View attachment 22940

First of all, your work is exceptionally legible - not messy at all.

However, you did not tell us:

Where (starting which line) do you need clarification?​

 

[Sabi]

First of all, your work is exceptionally legible - not messy at all.

However, you did not tell us:

Where (starting which line) do you need clarification?​

Thanks ha,

The clarification is if I have used the appropriate method to solve these questions. My teacher gave the impression that we would would come to a single value for a final result so I'm thinking perhaps I should of used another method. Unless I misunderstood him.

Many thanks

 

[JeffM]

Your method looks fine to me. It is what I would do, but it certainly is not the only way to proceed. For example

[MATH]\dfrac{6}{2x - \frac{1}{x}} = 5 \implies \dfrac{6}{\frac{2x^2-1}{x}} = 5 \implies[/MATH]
[MATH]\dfrac{6x}{2x^2 - 1} = 5 \implies 6x = 10x^2 - 5[/MATH]
gets you to the same place.

I would NOT show my answer as you do.

[MATH]x = \dfrac{6 \pm \sqrt{36 - 4(10)(-5)}}{2 * 10} = \dfrac{6 \pm \sqrt{4 * 59}}{2 * 10} \implies[/MATH]
[MATH]x = \dfrac{3 \pm \sqrt{59}}{10} \approx 1.068 \text { or } -0.0468.[/MATH]
I would always show the exact answer and never show an approximation using an equal sign.

 

[Sabi]

Your method looks fine to me. It is what I would do, but it certainly is not the only way to proceed. For example

[MATH]\dfrac{6}{2x - \frac{1}{x}} = 5 \implies \dfrac{6}{\frac{2x^2-1}{x}} = 5 \implies[/MATH]
[MATH]\dfrac{6x}{2x^2 - 1} = 5 \implies 6x = 10x^2 - 5[/MATH]
gets you to the same place.

I would NOT show my answer as you do.

[MATH]x = \dfrac{6 \pm \sqrt{36 - 4(10}(-5)}}{2 * 10} = \dfrac{6 \pm \sqrt{4 * 59}}{2 * 10} \implies[/MATH]
[MATH]x = \dfrac{3 + \pm {59}}{10} \approx 1.068 \text { or } -0.0468.[/MATH]
I would always show the exact answer and never show an approximation using an equal sign.

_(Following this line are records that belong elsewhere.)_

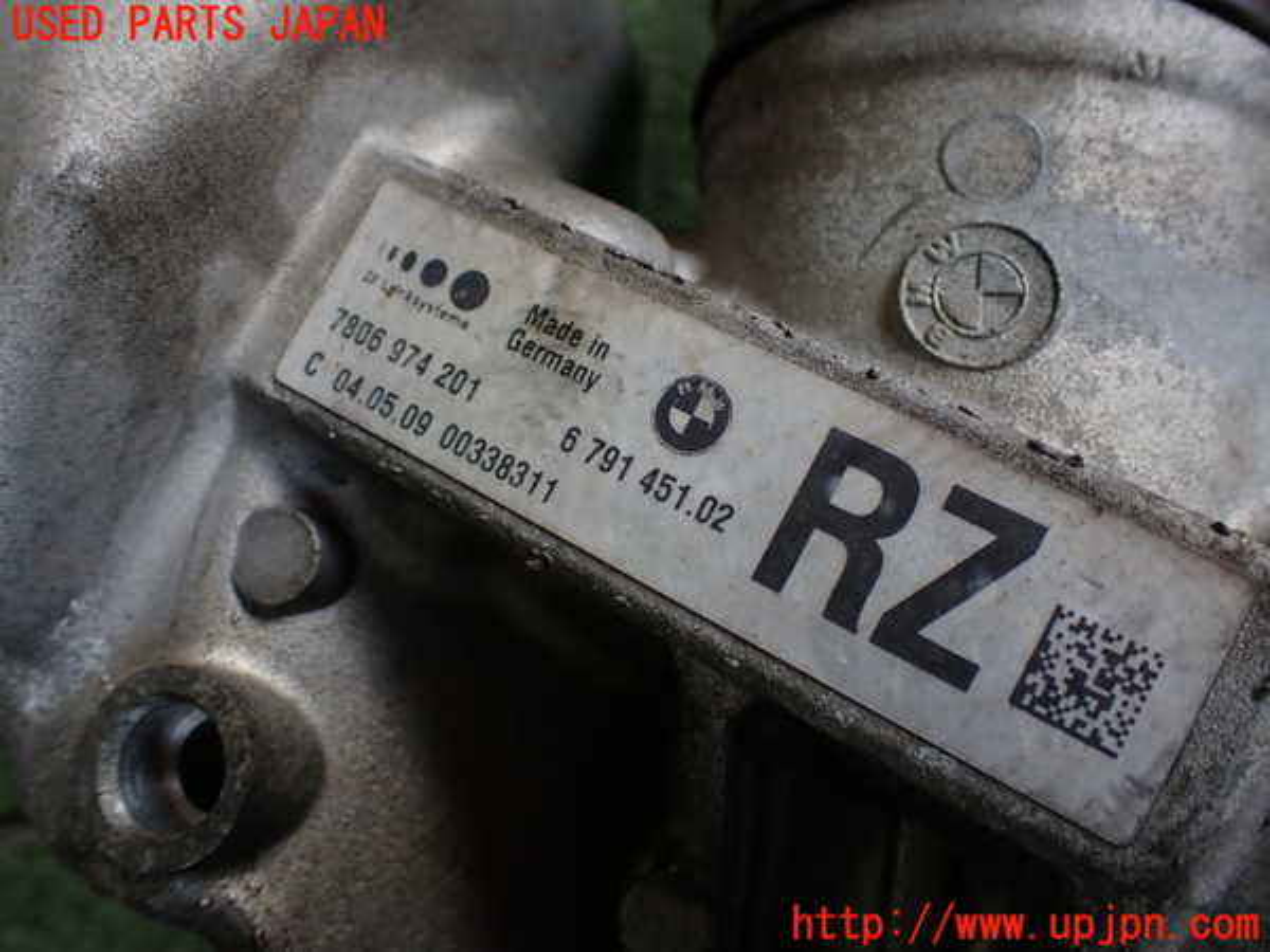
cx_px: 635
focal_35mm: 30
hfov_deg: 60.0
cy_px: 476
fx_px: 1101
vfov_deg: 46.8
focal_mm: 5.4
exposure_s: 1/125
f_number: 2.3
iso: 100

Thanks for the reply, from the sound of it I'm just being paranoid. Logically as long as a method is correct and it proves out the results. How can it be a problem right. I will make sure I write my answers out properly now.

All the best.

 

[JeffM]

Remember that you can always put your results back into the original equation to check it.

[MATH]{6} \div \left ( 2 * \dfrac{3 \pm \sqrt{59}}{10} - \dfrac{1}{\dfrac{3 \pm \sqrt{59}}{10}} \right ) =[/MATH]
[MATH]6 \div {\dfrac{2 * \left ( \dfrac{3 \pm \sqrt{59}}{10} \right )^2- 1}{\dfrac{3 \pm \sqrt{59}}{10}}} =[/MATH]
[MATH]6 * \dfrac{3 \pm \sqrt{59}}{10} \div \left \{ 2 * \left ( \dfrac{3 \pm \sqrt{59}}{10} \right )^2- 1 \right \}=[/MATH]
[MATH]6 * \dfrac{3 \pm \sqrt{59}}{10} \div \left \{ 2 * \dfrac{9 \pm 6 \sqrt{59} + 59}{100} - 1 \right \} =[/MATH]
[MATH]6 * \dfrac{3 \pm \sqrt{59}}{10} \div \dfrac{18 \pm 12\sqrt{59} + 118 - 100}{100} =[/MATH]
[MATH]6 * \dfrac{3 \pm \sqrt{59}}{10} \div \dfrac{36 \pm 12 \sqrt{59}}{100} = [/MATH]
[MATH]\dfrac{6}{10} * \dfrac{100}{12} = \dfrac{1}{2} * 10 = 5.[/MATH]
Now you have proved that there are two correct answers. But you are correct: two methods that are both valid must give the same result.

 

[Deleted member 4993]

Thanks for the reply, from the sound of it I'm just being paranoid. Logically as long as a method is correct and it proves out the results. How can it be a problem right. I will make sure I write my answers out properly now.

All the best.

A bit of paranoia is good for inquisitive soul ......

But remember it is a "bit" - just a "bit" .... no drowning in paranoia is allowed....

 

[lookagain]

Hi guys,

Looking for a bit of clarification on a couple questions I have done.

After doing these questions. My teacher started talking about alternative methods, so now I'm questioning what what I've done. He made it sound like he's after a single value.

Input on answers/method would be great. Sorry it's a bit messy

Many thanks

View attachment 22940

Sabi, your b-values in each equation are negative. You substituted
a positive b-value in each one. That is incorrect. It just so happens
that a negative number squared equals a positive number. It's a
good practice to use parentheses to show values being substituted.

For instance,

\(\displaystyle x \ = \ \dfrac{-(-6) \pm \sqrt{(-6)^2 \ - \ 4(10)(-5) \ } \ }{2(10)}\)

You might elect to start at a step past this, but you must show correct
steps, which includes showing the correct values being substituted.